[Bounding box coordinate data]
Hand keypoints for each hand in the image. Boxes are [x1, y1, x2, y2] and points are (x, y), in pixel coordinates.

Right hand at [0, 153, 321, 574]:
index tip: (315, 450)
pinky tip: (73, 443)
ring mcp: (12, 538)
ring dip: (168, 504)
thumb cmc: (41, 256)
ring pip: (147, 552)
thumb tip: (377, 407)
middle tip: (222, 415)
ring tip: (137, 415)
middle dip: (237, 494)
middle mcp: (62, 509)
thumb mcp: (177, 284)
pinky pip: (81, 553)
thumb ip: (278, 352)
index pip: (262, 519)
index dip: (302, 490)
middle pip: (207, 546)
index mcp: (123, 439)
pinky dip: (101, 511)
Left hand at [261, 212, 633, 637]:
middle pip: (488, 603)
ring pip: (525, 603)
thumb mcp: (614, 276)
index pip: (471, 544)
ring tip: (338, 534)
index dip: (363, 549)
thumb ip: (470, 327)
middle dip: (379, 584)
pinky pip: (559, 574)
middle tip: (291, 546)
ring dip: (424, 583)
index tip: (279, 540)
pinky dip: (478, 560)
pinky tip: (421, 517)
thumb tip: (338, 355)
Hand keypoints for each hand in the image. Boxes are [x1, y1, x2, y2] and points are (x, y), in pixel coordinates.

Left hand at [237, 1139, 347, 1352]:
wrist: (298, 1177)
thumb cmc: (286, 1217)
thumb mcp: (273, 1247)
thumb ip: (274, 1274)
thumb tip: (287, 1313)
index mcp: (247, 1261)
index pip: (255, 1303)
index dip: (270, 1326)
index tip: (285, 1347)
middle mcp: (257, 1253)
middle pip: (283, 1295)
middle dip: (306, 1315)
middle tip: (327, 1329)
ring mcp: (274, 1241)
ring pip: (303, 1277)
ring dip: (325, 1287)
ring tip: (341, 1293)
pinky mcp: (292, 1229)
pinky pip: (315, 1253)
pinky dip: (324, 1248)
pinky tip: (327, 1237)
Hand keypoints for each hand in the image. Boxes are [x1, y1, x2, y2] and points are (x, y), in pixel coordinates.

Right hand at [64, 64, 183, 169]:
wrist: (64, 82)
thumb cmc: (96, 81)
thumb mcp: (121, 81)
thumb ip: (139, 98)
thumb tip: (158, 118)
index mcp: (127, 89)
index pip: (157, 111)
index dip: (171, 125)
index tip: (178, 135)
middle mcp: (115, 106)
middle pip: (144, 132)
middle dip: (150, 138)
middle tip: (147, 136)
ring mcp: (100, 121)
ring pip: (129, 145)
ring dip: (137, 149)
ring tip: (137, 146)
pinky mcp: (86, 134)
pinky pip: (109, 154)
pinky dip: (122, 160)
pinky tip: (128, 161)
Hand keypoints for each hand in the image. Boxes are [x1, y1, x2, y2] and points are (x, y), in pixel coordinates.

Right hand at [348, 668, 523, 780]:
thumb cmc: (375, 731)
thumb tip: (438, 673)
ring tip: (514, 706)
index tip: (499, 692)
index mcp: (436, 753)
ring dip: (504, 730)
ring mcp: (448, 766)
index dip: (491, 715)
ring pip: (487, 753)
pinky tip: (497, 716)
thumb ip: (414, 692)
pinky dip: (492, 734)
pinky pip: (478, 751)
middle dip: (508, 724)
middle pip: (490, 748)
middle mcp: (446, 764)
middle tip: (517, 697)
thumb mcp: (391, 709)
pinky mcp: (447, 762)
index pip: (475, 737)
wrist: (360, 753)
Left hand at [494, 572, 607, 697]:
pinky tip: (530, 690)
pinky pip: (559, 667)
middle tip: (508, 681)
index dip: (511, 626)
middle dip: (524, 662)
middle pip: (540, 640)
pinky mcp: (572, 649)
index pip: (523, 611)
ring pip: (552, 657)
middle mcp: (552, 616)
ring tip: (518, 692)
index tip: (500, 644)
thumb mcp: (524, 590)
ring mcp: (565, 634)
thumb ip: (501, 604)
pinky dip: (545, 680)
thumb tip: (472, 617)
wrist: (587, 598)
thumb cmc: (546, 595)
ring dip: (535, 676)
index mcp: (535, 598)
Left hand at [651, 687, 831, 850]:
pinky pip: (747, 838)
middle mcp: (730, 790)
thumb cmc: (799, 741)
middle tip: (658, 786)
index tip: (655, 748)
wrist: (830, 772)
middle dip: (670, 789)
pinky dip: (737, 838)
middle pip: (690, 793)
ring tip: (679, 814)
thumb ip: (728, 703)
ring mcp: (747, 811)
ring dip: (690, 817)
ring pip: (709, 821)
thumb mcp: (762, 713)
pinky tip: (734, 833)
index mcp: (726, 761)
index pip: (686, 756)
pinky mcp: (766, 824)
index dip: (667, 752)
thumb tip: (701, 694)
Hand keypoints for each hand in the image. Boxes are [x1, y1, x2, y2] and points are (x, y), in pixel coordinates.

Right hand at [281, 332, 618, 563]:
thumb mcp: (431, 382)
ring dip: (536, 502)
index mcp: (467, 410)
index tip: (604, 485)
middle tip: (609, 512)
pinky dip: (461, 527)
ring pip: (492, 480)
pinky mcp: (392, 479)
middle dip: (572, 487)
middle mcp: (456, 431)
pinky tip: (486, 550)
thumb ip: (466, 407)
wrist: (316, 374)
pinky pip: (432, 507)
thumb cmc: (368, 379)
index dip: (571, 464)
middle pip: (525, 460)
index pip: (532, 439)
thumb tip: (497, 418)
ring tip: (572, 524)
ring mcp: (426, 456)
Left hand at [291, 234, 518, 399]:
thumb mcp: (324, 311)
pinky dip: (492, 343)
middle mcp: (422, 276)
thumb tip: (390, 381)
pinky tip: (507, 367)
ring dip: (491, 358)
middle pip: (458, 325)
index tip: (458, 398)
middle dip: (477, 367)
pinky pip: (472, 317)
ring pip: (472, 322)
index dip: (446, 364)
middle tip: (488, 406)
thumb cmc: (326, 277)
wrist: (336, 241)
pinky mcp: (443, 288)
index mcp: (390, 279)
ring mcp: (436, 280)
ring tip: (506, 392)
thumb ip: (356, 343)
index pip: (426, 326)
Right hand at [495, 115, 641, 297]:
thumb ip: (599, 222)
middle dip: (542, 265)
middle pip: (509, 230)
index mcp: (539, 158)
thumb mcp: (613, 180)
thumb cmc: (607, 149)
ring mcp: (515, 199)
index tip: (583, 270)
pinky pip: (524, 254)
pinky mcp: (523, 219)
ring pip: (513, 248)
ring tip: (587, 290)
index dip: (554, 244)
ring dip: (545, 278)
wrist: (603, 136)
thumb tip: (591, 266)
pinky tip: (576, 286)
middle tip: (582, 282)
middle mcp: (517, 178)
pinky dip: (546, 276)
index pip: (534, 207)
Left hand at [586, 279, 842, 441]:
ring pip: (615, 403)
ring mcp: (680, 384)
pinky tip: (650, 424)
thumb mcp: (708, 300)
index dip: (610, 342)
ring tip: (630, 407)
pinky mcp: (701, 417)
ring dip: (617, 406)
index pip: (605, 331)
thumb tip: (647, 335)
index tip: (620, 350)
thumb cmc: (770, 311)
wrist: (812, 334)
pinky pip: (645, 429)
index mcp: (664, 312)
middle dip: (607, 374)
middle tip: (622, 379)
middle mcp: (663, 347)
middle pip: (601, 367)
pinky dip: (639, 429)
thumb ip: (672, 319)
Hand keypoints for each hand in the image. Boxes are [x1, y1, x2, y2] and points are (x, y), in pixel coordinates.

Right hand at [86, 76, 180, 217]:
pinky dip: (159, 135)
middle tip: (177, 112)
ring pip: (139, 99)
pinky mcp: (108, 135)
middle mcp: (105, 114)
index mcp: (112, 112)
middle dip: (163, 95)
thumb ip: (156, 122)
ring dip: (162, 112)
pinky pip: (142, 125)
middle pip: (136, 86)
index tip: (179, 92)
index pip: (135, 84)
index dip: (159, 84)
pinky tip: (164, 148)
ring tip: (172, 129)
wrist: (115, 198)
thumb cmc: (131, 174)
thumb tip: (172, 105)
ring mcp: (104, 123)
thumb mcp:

## TASK BRIEF
Could you write out exactly the lines above, starting at the first one and ending with the line that has "index pip: (262, 519)"?

## TASK RESULT
Hand keypoints for each hand in the image. Boxes are [x1, y1, x2, y2] and points are (x, y), in pixel coordinates.

Right hand at [0, 153, 321, 574]:
index tip: (315, 450)
pinky tip: (73, 443)
ring mcp: (12, 538)
ring dip: (168, 504)
thumb cmc: (41, 256)
ring pip: (147, 552)
thumb tip: (377, 407)
middle tip: (222, 415)
ring tip: (137, 415)
middle dip: (237, 494)
middle mcp: (62, 509)
thumb mcp: (177, 284)
pinky pip: (81, 553)
thumb ip: (278, 352)
index pip: (262, 519)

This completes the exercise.